Belge Alıntısı ->
Atatürkçülük, Türkiye'nin gerçeklerinden doğmuş bir düşünce sistemidir. Türk milletinin iradesiyle oluşmuş, tarihi bir gelişmenin ürünüdür. Atatürkçülük, her şeyden önce millete haklarını tanıma ve tanıtmadır; millet egemenliğinin ifadesidir. Atatürkçülük bir kurtuluştur, milletçe bağımsızlığa kavuşmadır.
Atatürkçülük, çağdaş uygarlık seviyesine ulaşmadır, batılılaşmadır; bir diğer anlamda da modernleşmedir; hür düşünceyi temsil eder, hürriyet ve demokrasi anlayışıdır.
Atatürkçülük, modern bir toplum hayatı yaşama demektir; laik bir düzen kurma, müsbet bilim zihniyetiyle devleti yönetmedir. Bu iki anlamıyla Atatürkçülük, Türk toplumuna uygun sosyal ve siyasal kurumları kurma ve modern toplum olma demektir.
Atatürkçülük ilkelerini “Temel İlkeler” ve “Bütünleyici İlkeler” olmak üzere iki grupta değerlendirmekteyiz.
“Temel İlkeler”:
Cumhuriyetçilik, Milliyetçilik, Halkçılık, Devletçilik, Laiklik ve İnkılapçılıktır.
“Bütünleyici İlkeler”:
Milli Egemenlik, Milli Bağımsızlık, Milli Birlik ve Beraberlik, “Yurtta Sulh, Cihanda Sulh”, Çağdaşlaşma, Bilimsellik ve Akılcılık, İnsan ve İnsanlık Sevgisidir.
“Biz büyük bir inkılap yaptık. Memleketi bir çağdan alıp yeni bir çağa götürdük.”
Mustafa Kemal ATATÜRK
I. TEMEL İLKELER
Cumhuriyetçilik:
ATATÜRK devrimleri arasında siyasi bir devrim niteliğindedir. Çok uluslu bir İmparatorluktan Türkiye ulus devletine geçiş gerçekleştirilmiş. Böylece modern Türkiye'nin ulusal kimliği kazandırılmıştır. Kemalizm Türkiye için yalnızca Cumhuriyet rejimini tanımaktadır. Atatürk bunun yolunu, kısaca halkın kendi kendisini idaresi, yani demokrasi demek olan Cumhuriyet’te görmüştür.

Kayıt Alıntıları ->
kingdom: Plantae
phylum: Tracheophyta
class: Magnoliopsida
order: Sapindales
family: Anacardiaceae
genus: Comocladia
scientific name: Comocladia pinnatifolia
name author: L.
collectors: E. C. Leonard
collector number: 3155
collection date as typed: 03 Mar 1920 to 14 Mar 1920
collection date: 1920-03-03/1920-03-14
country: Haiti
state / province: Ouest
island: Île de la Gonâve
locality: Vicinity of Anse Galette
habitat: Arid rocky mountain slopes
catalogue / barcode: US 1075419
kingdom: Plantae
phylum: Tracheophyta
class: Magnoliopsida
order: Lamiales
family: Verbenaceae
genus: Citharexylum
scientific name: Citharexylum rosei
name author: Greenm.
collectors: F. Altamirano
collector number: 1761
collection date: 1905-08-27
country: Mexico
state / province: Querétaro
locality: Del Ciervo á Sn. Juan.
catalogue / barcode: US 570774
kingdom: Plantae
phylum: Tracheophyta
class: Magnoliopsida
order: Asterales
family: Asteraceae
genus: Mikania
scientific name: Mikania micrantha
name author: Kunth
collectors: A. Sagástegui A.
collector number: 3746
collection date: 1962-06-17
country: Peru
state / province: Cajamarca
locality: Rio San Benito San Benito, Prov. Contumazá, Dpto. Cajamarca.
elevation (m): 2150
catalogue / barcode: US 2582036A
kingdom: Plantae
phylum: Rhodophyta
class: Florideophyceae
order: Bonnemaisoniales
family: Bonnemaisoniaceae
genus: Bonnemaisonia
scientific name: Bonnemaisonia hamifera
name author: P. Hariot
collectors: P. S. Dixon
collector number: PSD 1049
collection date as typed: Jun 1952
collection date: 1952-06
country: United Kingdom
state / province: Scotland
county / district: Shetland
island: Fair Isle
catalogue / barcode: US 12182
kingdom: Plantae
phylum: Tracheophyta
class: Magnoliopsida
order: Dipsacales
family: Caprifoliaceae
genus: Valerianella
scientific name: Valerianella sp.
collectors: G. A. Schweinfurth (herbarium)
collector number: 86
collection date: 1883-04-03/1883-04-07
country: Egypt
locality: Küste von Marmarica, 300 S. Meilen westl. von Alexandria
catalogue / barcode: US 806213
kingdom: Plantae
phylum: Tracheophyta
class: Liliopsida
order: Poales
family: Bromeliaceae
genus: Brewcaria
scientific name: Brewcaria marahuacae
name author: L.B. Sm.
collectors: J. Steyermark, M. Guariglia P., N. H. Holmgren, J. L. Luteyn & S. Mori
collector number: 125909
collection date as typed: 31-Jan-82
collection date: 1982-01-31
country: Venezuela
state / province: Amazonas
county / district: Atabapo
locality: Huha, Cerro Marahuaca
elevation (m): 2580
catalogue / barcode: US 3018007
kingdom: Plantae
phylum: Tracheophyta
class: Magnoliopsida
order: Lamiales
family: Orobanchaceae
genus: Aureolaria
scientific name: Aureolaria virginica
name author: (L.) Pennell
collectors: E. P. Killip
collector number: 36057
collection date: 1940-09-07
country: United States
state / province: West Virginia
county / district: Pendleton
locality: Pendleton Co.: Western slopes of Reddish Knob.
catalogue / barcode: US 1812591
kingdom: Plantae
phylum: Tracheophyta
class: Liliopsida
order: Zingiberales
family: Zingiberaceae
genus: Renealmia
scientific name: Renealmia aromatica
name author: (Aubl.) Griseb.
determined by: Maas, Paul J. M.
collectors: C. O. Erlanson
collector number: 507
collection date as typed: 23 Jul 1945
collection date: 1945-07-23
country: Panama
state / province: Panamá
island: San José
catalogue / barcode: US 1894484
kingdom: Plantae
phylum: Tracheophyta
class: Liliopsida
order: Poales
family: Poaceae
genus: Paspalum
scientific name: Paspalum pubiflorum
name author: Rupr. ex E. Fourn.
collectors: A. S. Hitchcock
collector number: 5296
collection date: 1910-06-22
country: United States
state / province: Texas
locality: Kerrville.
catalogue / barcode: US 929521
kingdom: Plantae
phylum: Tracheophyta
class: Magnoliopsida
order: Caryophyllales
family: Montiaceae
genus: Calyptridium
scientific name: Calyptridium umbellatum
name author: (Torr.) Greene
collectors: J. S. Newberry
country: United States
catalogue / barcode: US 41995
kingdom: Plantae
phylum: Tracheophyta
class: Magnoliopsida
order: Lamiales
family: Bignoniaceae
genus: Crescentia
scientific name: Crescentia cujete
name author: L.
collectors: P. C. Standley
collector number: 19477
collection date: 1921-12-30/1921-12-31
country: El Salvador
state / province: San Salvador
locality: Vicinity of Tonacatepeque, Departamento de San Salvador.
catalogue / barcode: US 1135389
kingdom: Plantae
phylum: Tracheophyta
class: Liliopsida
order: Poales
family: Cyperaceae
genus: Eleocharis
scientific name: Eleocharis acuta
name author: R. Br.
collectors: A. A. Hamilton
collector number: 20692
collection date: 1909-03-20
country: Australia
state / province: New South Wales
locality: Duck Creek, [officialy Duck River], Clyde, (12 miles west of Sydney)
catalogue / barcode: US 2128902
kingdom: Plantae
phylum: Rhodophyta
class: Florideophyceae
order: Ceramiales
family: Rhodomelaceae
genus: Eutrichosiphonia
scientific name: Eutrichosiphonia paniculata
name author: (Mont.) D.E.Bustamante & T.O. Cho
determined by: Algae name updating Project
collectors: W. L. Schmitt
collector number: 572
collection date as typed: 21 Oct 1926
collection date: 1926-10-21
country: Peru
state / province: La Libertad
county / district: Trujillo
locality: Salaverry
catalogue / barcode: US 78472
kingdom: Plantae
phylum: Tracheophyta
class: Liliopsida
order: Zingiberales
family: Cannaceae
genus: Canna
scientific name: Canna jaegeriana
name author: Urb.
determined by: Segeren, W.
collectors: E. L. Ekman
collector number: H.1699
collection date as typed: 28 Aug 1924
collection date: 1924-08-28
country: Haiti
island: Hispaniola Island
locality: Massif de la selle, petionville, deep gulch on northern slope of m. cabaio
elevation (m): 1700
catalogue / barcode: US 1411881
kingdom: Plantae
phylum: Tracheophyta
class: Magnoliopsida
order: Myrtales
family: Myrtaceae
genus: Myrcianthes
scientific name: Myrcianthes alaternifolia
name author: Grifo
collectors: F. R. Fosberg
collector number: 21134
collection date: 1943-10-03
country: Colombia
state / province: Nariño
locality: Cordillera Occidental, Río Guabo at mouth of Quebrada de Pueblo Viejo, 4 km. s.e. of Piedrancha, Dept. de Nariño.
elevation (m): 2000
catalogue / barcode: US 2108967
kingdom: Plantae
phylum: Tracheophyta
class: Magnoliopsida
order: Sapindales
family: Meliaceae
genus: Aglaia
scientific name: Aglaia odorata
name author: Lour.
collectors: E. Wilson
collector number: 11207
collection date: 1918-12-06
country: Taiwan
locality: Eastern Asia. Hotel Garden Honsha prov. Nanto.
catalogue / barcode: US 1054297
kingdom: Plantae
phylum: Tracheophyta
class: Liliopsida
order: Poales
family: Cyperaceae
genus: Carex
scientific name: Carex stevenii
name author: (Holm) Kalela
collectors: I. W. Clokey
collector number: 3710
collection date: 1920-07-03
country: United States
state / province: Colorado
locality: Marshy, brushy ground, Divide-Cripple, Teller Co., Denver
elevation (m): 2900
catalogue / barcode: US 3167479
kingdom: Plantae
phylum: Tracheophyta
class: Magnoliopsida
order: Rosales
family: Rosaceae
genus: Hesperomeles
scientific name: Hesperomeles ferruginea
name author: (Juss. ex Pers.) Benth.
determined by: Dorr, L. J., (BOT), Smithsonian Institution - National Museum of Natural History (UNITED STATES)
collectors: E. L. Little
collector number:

Görev Koşulları -> Atatürkçülük konulu metinde “Temel İlkeler” grubunda hangi ilkeler sayılmaktadır?

Görev Sonucu -> Cumhuriyetçilik, Milliyetçilik, Halkçılık, Devletçilik, Laiklik ve İnkılapçılık.